*** Extracted information ***
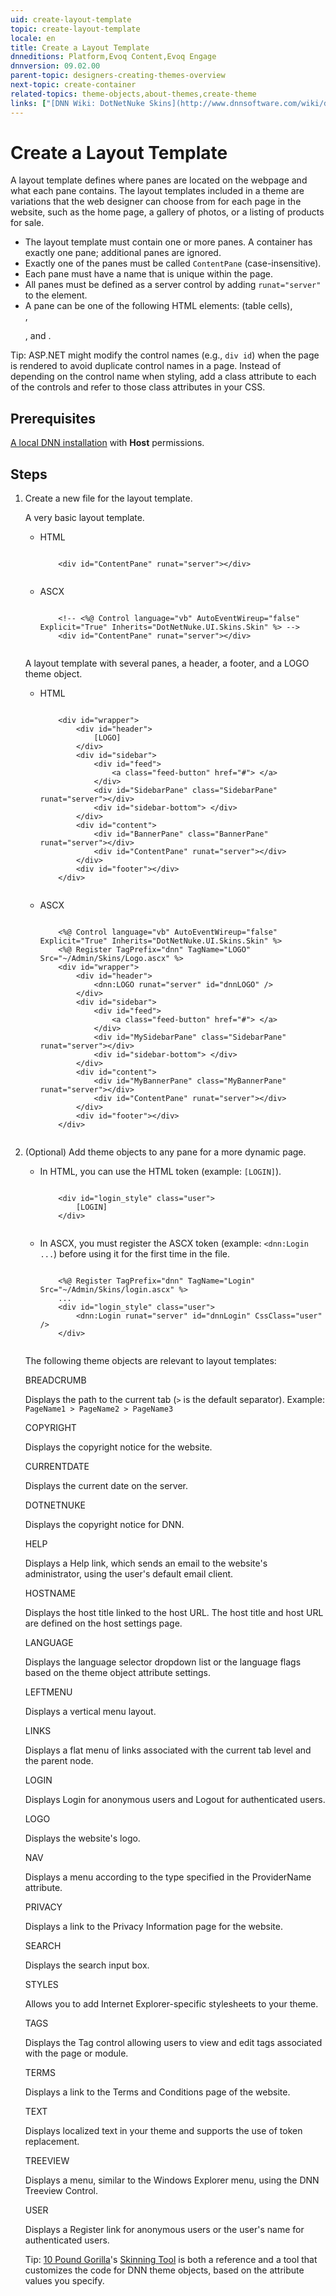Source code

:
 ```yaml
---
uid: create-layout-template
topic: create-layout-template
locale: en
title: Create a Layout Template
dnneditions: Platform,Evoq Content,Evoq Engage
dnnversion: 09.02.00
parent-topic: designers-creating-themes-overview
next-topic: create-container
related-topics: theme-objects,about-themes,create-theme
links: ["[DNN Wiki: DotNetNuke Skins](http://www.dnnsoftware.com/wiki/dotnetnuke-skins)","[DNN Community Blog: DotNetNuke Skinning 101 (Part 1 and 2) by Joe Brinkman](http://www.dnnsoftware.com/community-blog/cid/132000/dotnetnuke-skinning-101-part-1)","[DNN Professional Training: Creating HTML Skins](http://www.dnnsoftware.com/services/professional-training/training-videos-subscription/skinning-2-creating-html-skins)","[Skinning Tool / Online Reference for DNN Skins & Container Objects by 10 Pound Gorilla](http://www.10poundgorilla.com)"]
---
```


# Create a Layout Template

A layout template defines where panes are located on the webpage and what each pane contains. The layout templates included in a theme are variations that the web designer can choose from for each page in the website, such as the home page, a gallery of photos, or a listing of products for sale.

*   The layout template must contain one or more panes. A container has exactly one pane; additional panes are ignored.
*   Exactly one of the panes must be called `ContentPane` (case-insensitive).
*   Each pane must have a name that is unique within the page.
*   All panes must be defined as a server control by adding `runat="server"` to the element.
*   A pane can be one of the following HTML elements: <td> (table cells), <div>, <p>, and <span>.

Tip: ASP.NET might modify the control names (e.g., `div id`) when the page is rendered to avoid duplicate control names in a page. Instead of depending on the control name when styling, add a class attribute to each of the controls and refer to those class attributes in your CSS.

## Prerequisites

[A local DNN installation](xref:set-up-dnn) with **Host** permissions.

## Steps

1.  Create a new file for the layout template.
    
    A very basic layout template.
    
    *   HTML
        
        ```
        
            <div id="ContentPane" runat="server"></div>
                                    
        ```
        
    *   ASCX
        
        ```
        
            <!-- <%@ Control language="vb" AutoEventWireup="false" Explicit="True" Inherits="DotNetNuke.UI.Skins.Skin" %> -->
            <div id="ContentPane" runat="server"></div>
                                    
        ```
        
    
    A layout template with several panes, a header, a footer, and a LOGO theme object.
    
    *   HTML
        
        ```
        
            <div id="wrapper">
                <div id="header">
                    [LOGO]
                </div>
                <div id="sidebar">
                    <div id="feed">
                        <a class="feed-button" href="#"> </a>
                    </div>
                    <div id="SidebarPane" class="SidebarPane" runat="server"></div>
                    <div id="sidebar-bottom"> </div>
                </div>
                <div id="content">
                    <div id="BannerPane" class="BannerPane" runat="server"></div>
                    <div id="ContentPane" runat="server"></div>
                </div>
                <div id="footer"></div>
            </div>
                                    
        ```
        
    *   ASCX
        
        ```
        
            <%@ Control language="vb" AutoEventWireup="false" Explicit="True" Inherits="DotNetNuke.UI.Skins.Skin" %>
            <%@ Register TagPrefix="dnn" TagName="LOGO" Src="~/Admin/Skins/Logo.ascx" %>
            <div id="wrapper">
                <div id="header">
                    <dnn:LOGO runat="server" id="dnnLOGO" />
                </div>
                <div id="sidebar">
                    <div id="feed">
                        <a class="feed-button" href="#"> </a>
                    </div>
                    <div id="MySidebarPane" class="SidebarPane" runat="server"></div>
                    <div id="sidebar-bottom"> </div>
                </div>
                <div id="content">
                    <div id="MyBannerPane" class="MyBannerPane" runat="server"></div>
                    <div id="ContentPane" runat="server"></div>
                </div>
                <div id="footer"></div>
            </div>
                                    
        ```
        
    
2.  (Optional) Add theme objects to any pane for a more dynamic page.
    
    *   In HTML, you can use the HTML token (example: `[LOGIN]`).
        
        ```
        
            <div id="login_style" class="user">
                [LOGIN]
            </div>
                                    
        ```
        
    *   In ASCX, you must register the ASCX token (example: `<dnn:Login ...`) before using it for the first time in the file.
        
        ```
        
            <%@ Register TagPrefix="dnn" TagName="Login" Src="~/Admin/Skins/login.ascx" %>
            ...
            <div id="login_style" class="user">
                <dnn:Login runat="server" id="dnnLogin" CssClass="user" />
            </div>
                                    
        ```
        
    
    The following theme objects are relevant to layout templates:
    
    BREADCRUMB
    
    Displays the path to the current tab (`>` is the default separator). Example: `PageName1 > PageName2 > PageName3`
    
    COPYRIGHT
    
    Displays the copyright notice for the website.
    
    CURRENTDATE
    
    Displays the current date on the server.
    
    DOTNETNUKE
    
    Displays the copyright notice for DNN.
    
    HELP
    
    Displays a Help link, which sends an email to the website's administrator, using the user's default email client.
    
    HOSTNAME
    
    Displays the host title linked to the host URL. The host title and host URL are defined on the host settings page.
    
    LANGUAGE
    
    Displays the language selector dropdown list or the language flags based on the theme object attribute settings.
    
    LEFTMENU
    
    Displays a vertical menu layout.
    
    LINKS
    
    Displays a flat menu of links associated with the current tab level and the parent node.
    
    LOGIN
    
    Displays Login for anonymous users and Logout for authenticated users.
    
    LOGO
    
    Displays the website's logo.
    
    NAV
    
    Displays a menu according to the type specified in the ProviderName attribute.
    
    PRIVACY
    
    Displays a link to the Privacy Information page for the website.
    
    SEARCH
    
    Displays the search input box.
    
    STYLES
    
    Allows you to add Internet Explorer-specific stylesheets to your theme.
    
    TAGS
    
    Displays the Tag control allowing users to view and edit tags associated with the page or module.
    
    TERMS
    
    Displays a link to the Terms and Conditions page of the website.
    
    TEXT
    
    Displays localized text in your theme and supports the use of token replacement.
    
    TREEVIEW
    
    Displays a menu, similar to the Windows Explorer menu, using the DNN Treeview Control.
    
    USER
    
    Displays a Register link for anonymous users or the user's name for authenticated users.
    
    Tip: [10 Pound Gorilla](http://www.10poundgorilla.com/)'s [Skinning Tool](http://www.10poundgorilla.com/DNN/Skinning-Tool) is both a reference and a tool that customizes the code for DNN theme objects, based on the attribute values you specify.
*** End of Extracted information ***
:: What this task involves ::
All entries above should be printed exactly, though without their pictures.

:: Exercise answer ::
Source code

:
 ```yaml
---
uid: create-layout-template
topic: create-layout-template
locale: en
title: Create a Layout Template
dnneditions: Platform,Evoq Content,Evoq Engage
dnnversion: 09.02.00
parent-topic: designers-creating-themes-overview
next-topic: create-container
related-topics: theme-objects,about-themes,create-theme
links: ["[DNN Wiki: DotNetNuke Skins](http://www.dnnsoftware.com/wiki/dotnetnuke-skins)","[DNN Community Blog: DotNetNuke Skinning 101 (Part 1 and 2) by Joe Brinkman](http://www.dnnsoftware.com/community-blog/cid/132000/dotnetnuke-skinning-101-part-1)","[DNN Professional Training: Creating HTML Skins](http://www.dnnsoftware.com/services/professional-training/training-videos-subscription/skinning-2-creating-html-skins)","[Skinning Tool / Online Reference for DNN Skins & Container Objects by 10 Pound Gorilla](http://www.10poundgorilla.com)"]
---
```


# Create a Layout Template

A layout template defines where panes are located on the webpage and what each pane contains. The layout templates included in a theme are variations that the web designer can choose from for each page in the website, such as the home page, a gallery of photos, or a listing of products for sale.

*   The layout template must contain one or more panes. A container has exactly one pane; additional panes are ignored.
*   Exactly one of the panes must be called `ContentPane` (case-insensitive).
*   Each pane must have a name that is unique within the page.
*   All panes must be defined as a server control by adding `runat="server"` to the element.
*   A pane can be one of the following HTML elements: <td> (table cells), <div>, <p>, and <span>.

Tip: ASP.NET might modify the control names (e.g., `div id`) when the page is rendered to avoid duplicate control names in a page. Instead of depending on the control name when styling, add a class attribute to each of the controls and refer to those class attributes in your CSS.

## Prerequisites

[A local DNN installation](xref:set-up-dnn) with **Host** permissions.

## Steps

1.  Create a new file for the layout template.
    
    A very basic layout template.
    
    *   HTML
        
        ```
        
            <div id="ContentPane" runat="server"></div>
                                    
        ```
        
    *   ASCX
        
        ```
        
            <!-- <%@ Control language="vb" AutoEventWireup="false" Explicit="True" Inherits="DotNetNuke.UI.Skins.Skin" %> -->
            <div id="ContentPane" runat="server"></div>
                                    
        ```
        
    
    A layout template with several panes, a header, a footer, and a LOGO theme object.
    
    *   HTML
        
        ```
        
            <div id="wrapper">
                <div id="header">
                    [LOGO]
                </div>
                <div id="sidebar">
                    <div id="feed">
                        <a class="feed-button" href="#"> </a>
                    </div>
                    <div id="SidebarPane" class="SidebarPane" runat="server"></div>
                    <div id="sidebar-bottom"> </div>
                </div>
                <div id="content">
                    <div id="BannerPane" class="BannerPane" runat="server"></div>
                    <div id="ContentPane" runat="server"></div>
                </div>
                <div id="footer"></div>
            </div>
                                    
        ```
        
    *   ASCX
        
        ```
        
            <%@ Control language="vb" AutoEventWireup="false" Explicit="True" Inherits="DotNetNuke.UI.Skins.Skin" %>
            <%@ Register TagPrefix="dnn" TagName="LOGO" Src="~/Admin/Skins/Logo.ascx" %>
            <div id="wrapper">
                <div id="header">
                    <dnn:LOGO runat="server" id="dnnLOGO" />
                </div>
                <div id="sidebar">
                    <div id="feed">
                        <a class="feed-button" href="#"> </a>
                    </div>
                    <div id="MySidebarPane" class="SidebarPane" runat="server"></div>
                    <div id="sidebar-bottom"> </div>
                </div>
                <div id="content">
                    <div id="MyBannerPane" class="MyBannerPane" runat="server"></div>
                    <div id="ContentPane" runat="server"></div>
                </div>
                <div id="footer"></div>
            </div>
                                    
        ```
        
    
2.  (Optional) Add theme objects to any pane for a more dynamic page.
    
    *   In HTML, you can use the HTML token (example: `[LOGIN]`).
        
        ```
        
            <div id="login_style" class="user">
                [LOGIN]
            </div>
                                    
        ```
        
    *   In ASCX, you must register the ASCX token (example: `<dnn:Login ...`) before using it for the first time in the file.
        
        ```
        
            <%@ Register TagPrefix="dnn" TagName="Login" Src="~/Admin/Skins/login.ascx" %>
            ...
            <div id="login_style" class="user">
                <dnn:Login runat="server" id="dnnLogin" CssClass="user" />
            </div>
                                    
        ```
        
    
    The following theme objects are relevant to layout templates:
    
    BREADCRUMB
    
    Displays the path to the current tab (`>` is the default separator). Example: `PageName1 > PageName2 > PageName3`
    
    COPYRIGHT
    
    Displays the copyright notice for the website.
    
    CURRENTDATE
    
    Displays the current date on the server.
    
    DOTNETNUKE
    
    Displays the copyright notice for DNN.
    
    HELP
    
    Displays a Help link, which sends an email to the website's administrator, using the user's default email client.
    
    HOSTNAME
    
    Displays the host title linked to the host URL. The host title and host URL are defined on the host settings page.
    
    LANGUAGE
    
    Displays the language selector dropdown list or the language flags based on the theme object attribute settings.
    
    LEFTMENU
    
    Displays a vertical menu layout.
    
    LINKS
    
    Displays a flat menu of links associated with the current tab level and the parent node.
    
    LOGIN
    
    Displays Login for anonymous users and Logout for authenticated users.
    
    LOGO
    
    Displays the website's logo.
    
    NAV
    
    Displays a menu according to the type specified in the ProviderName attribute.
    
    PRIVACY
    
    Displays a link to the Privacy Information page for the website.
    
    SEARCH
    
    Displays the search input box.
    
    STYLES
    
    Allows you to add Internet Explorer-specific stylesheets to your theme.
    
    TAGS
    
    Displays the Tag control allowing users to view and edit tags associated with the page or module.
    
    TERMS
    
    Displays a link to the Terms and Conditions page of the website.
    
    TEXT
    
    Displays localized text in your theme and supports the use of token replacement.
    
    TREEVIEW
    
    Displays a menu, similar to the Windows Explorer menu, using the DNN Treeview Control.
    
    USER
    
    Displays a Register link for anonymous users or the user's name for authenticated users.
    
    Tip: [10 Pound Gorilla](http://www.10poundgorilla.com/)'s [Skinning Tool](http://www.10poundgorilla.com/DNN/Skinning-Tool) is both a reference and a tool that customizes the code for DNN theme objects, based on the attribute values you specify.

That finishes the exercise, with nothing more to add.